As someone still circling around the site and feeling like a bit of a freeloader, I think I should pitch a question. By background: As anyone who has viewed my profile will know, I’ve written a fair amount of non-fiction relating to the Mafia. In doing these books I find I rely an awful lot on wiretaps – often thousands upon thousands of pages. These intercepts are unedited and verbatim; my current batch, on CD ROM has a neat little feature that allows me to click on an icon of an audio tape and actually hear through the speakers of my computer the folks talking. Tone of voice, pacing, loudness, intensity; all make for a totally different understanding of the underworld, whether they are, as on this current batch, planning a murder or a kidnapping or discussing leasing an apartment and how to furnish it cheaply or who is taking which kid to hockey. The day-to-day stuff is easy to work into my characters in fiction to give characters the human base all of them have. My question relates to the non-domestic dialogue. The business, so to speak.

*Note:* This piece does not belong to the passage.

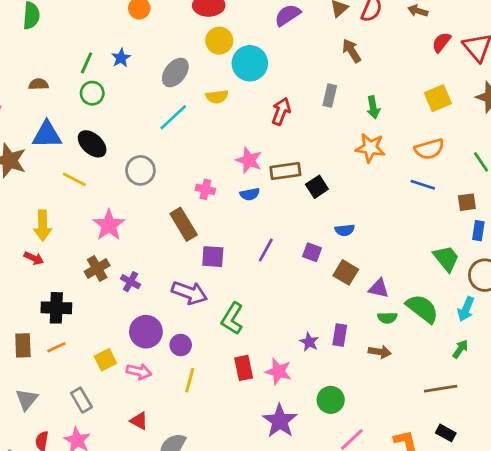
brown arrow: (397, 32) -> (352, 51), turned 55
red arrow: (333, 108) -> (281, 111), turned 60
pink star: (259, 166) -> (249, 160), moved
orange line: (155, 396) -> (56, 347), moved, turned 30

Allow me to make an assumption – I’ve only published two novels with a third coming out in July; I don’t read a lot of popular fiction when I’m writing my own, so I’m somewhat behind – and I’m sure there are a lot of folks on the site with more experience in writing and reading crime-driven fiction. My assumption is that, when writing about crime and criminals, authors try to be realistic and accurate. DNA, for example. Police procedure. Authentic descriptions of police uniforms and equipment. Realistic and accurate slang and terminology.
The question, and thank you for waiting for it: How accurate would/should a writer be in presenting the reality of the dialogue of the underworld in a novel? I understand that a lot of people don’t have access to some facets of reality in the crime world, but if you did? I’ll add: my concern is specific words and phrases that might offend people, either racially or by gender or sexual orientation. Which is more important, then, accuracy to the story or the sensibilities of the readers?
Sorry about that: it turned out to be a long one.